(Records from a dataset)

——

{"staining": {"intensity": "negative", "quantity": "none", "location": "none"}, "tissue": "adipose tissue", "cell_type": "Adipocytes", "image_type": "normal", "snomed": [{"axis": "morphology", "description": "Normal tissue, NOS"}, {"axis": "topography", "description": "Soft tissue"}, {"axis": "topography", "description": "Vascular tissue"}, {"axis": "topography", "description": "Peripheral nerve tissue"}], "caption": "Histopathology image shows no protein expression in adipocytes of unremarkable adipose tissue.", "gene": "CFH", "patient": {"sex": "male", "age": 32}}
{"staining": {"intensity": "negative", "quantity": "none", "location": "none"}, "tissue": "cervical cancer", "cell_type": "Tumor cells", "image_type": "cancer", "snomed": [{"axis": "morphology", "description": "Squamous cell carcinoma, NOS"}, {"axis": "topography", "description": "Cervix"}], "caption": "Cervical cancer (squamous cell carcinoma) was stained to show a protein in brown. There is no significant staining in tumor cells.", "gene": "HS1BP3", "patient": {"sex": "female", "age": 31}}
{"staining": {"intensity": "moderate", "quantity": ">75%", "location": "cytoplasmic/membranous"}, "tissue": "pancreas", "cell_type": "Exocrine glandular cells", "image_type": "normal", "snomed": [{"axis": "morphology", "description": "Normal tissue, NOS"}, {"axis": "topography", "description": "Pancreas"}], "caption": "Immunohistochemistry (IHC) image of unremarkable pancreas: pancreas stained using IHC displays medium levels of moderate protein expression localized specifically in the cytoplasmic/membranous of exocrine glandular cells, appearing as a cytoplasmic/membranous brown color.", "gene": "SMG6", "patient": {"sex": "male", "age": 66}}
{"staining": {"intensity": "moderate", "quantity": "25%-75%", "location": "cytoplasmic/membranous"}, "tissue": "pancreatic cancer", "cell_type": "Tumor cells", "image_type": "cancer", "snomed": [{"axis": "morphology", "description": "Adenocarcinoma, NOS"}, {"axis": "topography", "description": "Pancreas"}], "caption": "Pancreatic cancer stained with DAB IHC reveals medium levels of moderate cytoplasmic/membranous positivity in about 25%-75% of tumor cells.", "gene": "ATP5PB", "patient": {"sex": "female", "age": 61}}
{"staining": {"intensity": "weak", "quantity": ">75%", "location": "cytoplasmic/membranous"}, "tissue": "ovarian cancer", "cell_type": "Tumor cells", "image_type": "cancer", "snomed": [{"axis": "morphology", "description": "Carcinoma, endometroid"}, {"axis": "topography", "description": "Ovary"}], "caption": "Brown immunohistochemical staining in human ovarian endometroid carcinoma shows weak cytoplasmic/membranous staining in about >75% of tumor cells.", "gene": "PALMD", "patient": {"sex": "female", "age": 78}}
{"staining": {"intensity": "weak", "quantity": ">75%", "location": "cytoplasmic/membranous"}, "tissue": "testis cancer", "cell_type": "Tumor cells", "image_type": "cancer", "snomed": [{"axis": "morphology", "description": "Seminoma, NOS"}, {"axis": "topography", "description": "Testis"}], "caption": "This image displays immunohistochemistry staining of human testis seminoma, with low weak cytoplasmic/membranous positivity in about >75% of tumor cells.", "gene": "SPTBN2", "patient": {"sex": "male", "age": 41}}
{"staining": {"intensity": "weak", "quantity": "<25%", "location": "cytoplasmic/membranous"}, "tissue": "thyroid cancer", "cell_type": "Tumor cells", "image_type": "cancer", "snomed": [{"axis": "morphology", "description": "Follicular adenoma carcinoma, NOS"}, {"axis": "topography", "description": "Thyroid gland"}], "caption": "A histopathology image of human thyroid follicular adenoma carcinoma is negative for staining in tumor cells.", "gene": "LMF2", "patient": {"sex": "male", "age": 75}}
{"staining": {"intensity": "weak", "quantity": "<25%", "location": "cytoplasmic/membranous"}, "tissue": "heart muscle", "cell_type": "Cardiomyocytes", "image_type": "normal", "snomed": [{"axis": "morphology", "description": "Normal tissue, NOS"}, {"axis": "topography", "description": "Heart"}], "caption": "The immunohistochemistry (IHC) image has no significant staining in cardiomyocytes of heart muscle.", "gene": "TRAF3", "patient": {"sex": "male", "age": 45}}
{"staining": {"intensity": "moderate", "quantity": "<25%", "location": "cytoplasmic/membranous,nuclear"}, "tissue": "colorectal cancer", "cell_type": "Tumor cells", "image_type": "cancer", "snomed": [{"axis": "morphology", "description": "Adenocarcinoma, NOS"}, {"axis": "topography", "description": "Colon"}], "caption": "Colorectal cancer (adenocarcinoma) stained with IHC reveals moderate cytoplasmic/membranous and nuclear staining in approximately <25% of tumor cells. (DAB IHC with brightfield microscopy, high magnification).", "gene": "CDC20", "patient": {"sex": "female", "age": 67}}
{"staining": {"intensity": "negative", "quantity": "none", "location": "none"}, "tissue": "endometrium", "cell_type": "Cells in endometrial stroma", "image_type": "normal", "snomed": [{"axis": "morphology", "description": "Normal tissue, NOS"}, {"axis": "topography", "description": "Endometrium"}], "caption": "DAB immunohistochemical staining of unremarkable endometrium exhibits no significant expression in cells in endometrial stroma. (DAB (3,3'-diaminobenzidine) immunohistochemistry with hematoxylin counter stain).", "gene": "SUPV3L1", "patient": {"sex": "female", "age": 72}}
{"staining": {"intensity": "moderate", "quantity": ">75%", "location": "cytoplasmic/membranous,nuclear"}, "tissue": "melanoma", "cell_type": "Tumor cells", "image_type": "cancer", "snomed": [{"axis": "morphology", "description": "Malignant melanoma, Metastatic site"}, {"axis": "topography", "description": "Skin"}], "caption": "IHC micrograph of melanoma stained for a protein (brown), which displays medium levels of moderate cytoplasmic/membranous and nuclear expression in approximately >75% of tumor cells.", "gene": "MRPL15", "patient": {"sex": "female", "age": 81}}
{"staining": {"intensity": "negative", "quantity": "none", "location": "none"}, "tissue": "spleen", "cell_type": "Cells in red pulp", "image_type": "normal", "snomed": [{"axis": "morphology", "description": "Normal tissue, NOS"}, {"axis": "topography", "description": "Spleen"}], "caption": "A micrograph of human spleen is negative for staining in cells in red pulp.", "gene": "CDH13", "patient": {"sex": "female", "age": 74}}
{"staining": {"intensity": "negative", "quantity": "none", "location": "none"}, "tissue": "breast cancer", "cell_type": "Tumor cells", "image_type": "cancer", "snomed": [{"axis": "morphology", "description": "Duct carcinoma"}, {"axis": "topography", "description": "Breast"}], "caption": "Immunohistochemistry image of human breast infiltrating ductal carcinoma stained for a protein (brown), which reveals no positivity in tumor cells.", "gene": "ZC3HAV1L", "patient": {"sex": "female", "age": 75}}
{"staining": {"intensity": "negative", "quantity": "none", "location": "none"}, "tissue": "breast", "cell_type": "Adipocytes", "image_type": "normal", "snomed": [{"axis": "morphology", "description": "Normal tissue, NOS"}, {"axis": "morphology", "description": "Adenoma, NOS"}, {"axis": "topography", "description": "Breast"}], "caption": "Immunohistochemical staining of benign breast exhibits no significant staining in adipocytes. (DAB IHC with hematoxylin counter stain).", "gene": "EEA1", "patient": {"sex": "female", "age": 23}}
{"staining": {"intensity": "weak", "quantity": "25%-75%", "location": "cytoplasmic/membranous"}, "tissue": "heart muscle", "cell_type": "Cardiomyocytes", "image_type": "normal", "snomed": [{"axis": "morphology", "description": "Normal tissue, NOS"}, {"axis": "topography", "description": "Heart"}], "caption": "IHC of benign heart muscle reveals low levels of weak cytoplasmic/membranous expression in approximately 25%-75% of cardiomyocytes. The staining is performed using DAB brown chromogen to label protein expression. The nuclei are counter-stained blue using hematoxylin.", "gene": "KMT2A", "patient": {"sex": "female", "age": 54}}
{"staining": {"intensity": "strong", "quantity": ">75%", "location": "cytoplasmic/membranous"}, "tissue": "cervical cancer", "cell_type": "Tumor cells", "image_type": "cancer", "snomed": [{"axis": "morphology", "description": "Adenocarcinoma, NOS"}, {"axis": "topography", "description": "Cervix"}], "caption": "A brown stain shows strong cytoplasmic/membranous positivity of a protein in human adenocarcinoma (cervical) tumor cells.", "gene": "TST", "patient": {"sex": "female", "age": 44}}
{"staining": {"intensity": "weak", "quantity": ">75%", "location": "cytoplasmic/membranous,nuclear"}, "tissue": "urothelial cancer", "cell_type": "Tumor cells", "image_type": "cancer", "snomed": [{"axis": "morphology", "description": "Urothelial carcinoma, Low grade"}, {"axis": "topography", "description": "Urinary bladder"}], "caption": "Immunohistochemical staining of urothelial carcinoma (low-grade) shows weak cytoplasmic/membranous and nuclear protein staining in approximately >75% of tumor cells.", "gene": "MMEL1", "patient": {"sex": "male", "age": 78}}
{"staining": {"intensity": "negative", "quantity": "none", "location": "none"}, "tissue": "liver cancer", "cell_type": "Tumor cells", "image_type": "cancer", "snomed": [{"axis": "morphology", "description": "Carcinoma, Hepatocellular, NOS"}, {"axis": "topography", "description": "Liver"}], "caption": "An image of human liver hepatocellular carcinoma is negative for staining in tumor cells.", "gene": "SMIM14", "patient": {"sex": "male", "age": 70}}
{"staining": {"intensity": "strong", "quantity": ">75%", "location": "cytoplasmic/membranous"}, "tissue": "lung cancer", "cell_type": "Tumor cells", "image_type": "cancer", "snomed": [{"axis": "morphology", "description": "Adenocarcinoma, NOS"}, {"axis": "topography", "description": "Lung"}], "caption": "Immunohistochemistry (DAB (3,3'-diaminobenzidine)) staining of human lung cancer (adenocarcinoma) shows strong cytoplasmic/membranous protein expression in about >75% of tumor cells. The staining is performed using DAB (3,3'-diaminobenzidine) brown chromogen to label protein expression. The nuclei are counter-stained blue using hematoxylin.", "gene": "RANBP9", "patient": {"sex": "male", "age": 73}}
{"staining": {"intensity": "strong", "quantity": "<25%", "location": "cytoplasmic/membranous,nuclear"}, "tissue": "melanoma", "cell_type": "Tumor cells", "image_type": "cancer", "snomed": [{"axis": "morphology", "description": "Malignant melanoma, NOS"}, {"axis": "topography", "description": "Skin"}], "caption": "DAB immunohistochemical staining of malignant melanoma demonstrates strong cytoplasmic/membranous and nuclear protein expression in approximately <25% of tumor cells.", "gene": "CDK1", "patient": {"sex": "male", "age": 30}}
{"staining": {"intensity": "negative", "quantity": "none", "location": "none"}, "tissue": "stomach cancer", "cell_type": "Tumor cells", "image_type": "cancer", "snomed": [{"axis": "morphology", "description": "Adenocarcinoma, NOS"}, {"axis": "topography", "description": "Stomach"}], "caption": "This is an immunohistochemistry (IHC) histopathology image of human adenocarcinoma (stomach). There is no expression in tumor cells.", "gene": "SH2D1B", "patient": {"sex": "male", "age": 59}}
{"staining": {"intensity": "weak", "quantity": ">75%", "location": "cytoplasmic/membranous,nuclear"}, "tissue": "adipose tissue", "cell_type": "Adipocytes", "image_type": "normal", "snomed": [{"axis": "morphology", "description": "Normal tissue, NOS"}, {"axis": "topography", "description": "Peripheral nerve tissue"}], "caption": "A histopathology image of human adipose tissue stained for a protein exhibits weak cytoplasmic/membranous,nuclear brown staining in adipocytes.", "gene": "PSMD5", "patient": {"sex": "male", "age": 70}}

——

What you give back should be only the lines of the records above, starting at the line with "micrograph of human" and ending at the line with "of benign heart", restated word for word.

{"staining": {"intensity": "negative", "quantity": "none", "location": "none"}, "tissue": "spleen", "cell_type": "Cells in red pulp", "image_type": "normal", "snomed": [{"axis": "morphology", "description": "Normal tissue, NOS"}, {"axis": "topography", "description": "Spleen"}], "caption": "A micrograph of human spleen is negative for staining in cells in red pulp.", "gene": "CDH13", "patient": {"sex": "female", "age": 74}}
{"staining": {"intensity": "negative", "quantity": "none", "location": "none"}, "tissue": "breast cancer", "cell_type": "Tumor cells", "image_type": "cancer", "snomed": [{"axis": "morphology", "description": "Duct carcinoma"}, {"axis": "topography", "description": "Breast"}], "caption": "Immunohistochemistry image of human breast infiltrating ductal carcinoma stained for a protein (brown), which reveals no positivity in tumor cells.", "gene": "ZC3HAV1L", "patient": {"sex": "female", "age": 75}}
{"staining": {"intensity": "negative", "quantity": "none", "location": "none"}, "tissue": "breast", "cell_type": "Adipocytes", "image_type": "normal", "snomed": [{"axis": "morphology", "description": "Normal tissue, NOS"}, {"axis": "morphology", "description": "Adenoma, NOS"}, {"axis": "topography", "description": "Breast"}], "caption": "Immunohistochemical staining of benign breast exhibits no significant staining in adipocytes. (DAB IHC with hematoxylin counter stain).", "gene": "EEA1", "patient": {"sex": "female", "age": 23}}
{"staining": {"intensity": "weak", "quantity": "25%-75%", "location": "cytoplasmic/membranous"}, "tissue": "heart muscle", "cell_type": "Cardiomyocytes", "image_type": "normal", "snomed": [{"axis": "morphology", "description": "Normal tissue, NOS"}, {"axis": "topography", "description": "Heart"}], "caption": "IHC of benign heart muscle reveals low levels of weak cytoplasmic/membranous expression in approximately 25%-75% of cardiomyocytes. The staining is performed using DAB brown chromogen to label protein expression. The nuclei are counter-stained blue using hematoxylin.", "gene": "KMT2A", "patient": {"sex": "female", "age": 54}}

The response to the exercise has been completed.